2000: At the foot of the pyramids
The Dakar marks the turn of the century next to one of the seven wonders of the world: the Great Pyramid of Giza. Reigning champions Richard Sainct (motorbikes) and Jean-Louis Schlesser (cars) both manage to defend their titles against this prestigious backdrop.

2001: Miss Dakar
No one suspects that this will be the last Paris–Dakar. In contrast, everyone sees Jutta Kleinschmidt, who had made her Dakar debut in 1988 on a motorbike, become the first woman to win the rally, this time racing at the wheel of a Mitsubishi 4×4. She remains the only female winner of the event to date.

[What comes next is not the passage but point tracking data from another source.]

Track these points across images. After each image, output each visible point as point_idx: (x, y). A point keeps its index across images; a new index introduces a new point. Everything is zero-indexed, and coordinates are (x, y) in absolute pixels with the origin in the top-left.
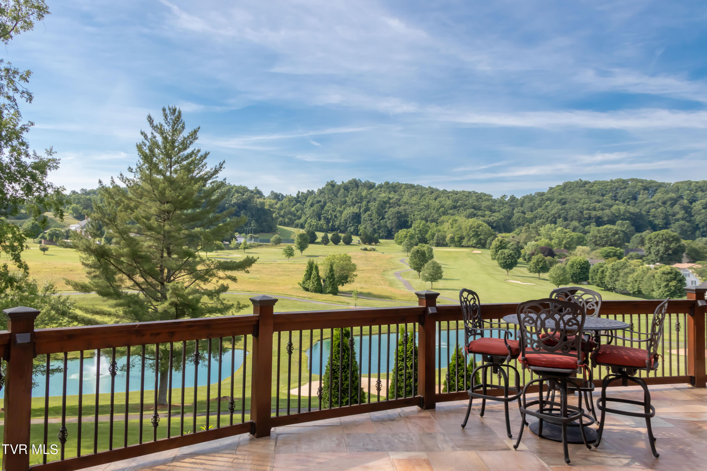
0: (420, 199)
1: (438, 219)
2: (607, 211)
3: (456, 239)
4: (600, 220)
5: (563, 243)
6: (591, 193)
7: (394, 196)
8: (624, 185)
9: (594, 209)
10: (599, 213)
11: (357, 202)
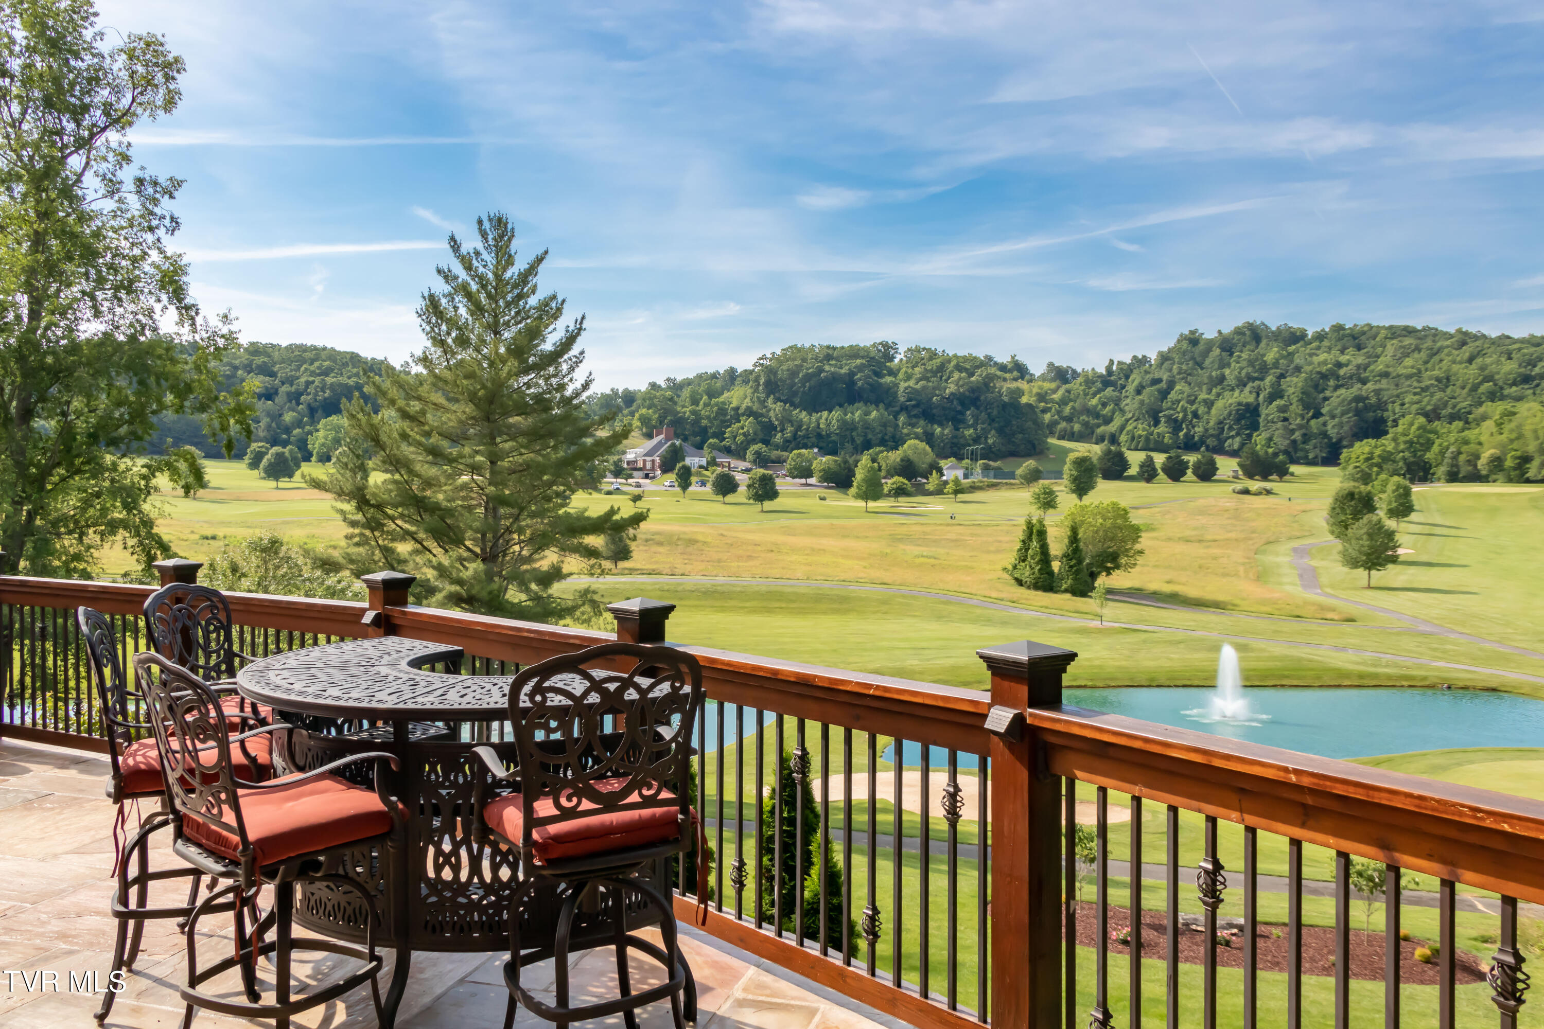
3: (1509, 463)
7: (1353, 358)
11: (1251, 379)
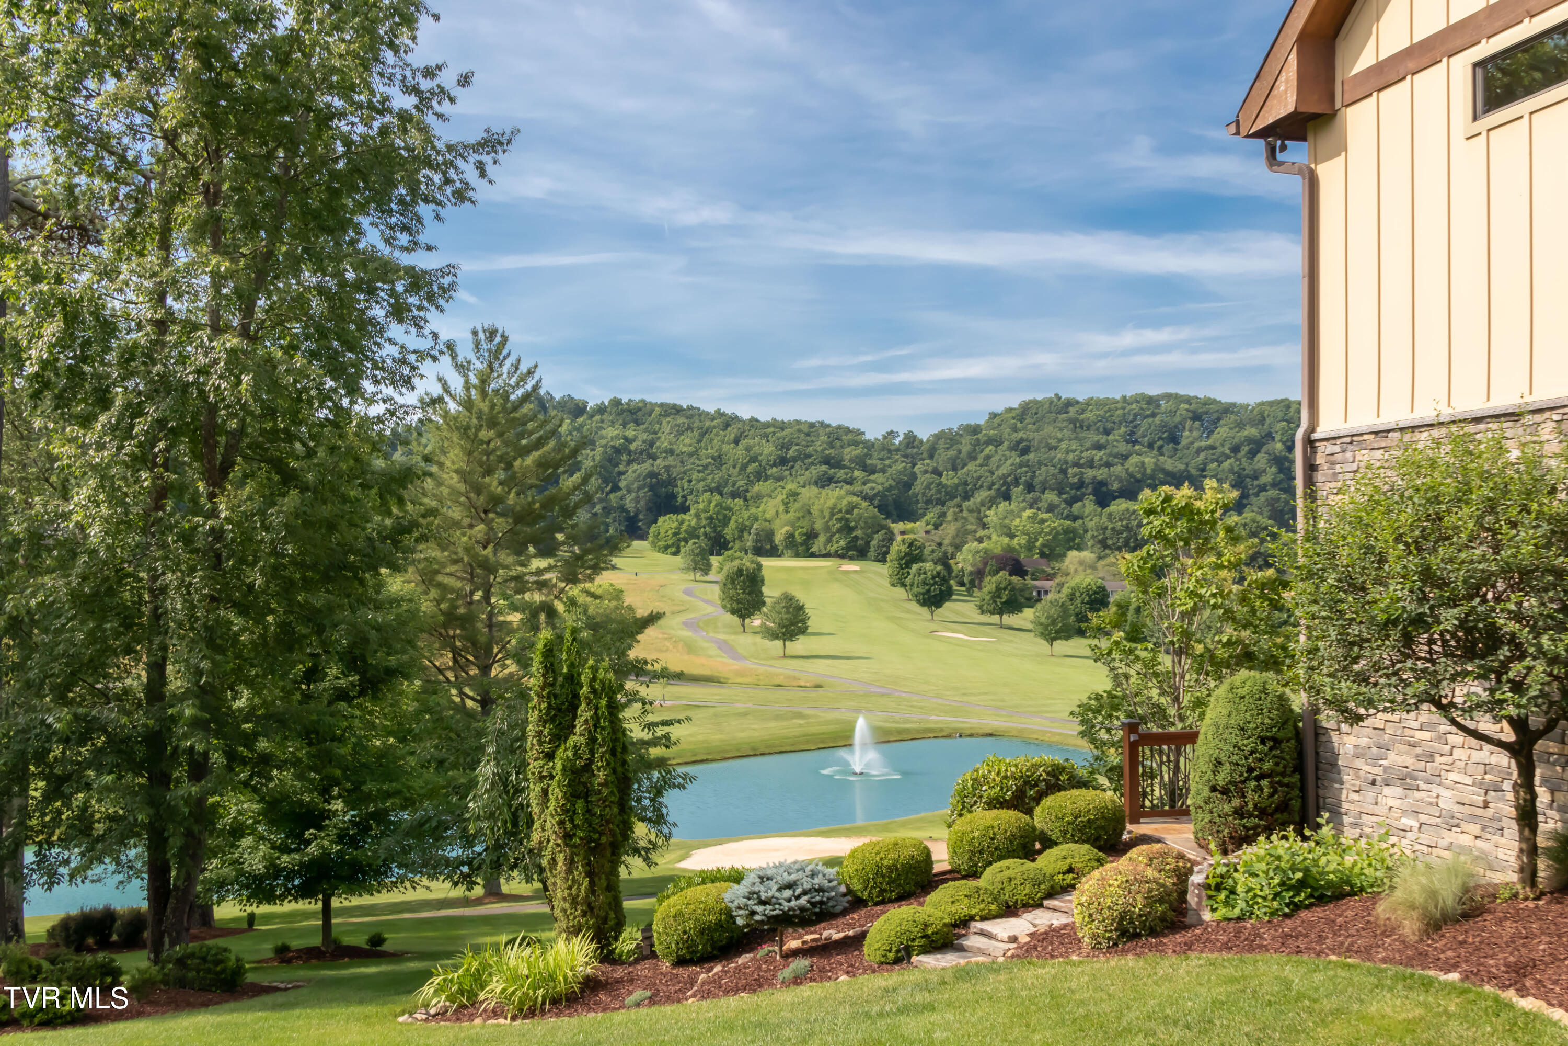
0: (699, 441)
1: (747, 491)
2: (1118, 469)
3: (799, 539)
4: (1104, 489)
5: (1038, 544)
6: (1081, 427)
7: (638, 436)
8: (1151, 407)
9: (1091, 464)
10: (1101, 474)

2009: Rising from the ashes in Buenos Aires
The Dakar picks itself up and crosses the Atlantic to rise from the ashes. A new era dawns with 4 million spectators turning out in force to cheer on the drivers and riders in the majestic landscapes of Argentina and Chile.

2012: Pacific Challenge
After three years with a route starting and ending in Buenos Aires, the organizers break the mold with a finish on the Pacific coast of Lima, Peru.

2014: Dizzying heights
Bolivia becomes the 28th country to host the Dakar. The Altiplano and Salar de Uyuni introduce a new test for the competitors: extreme altitude, which takes a toll on both their bodies and their machines.

2020: Chapter 3
In the wake of its first foray into Paraguay in 2017, the Dakar adds the 30th country to its list. In Saudi Arabia, the largest country on the Arabian Peninsula, the competitors will face challenges such as the “Empty Quarter,” a pristine expanse that has never been explored fully before.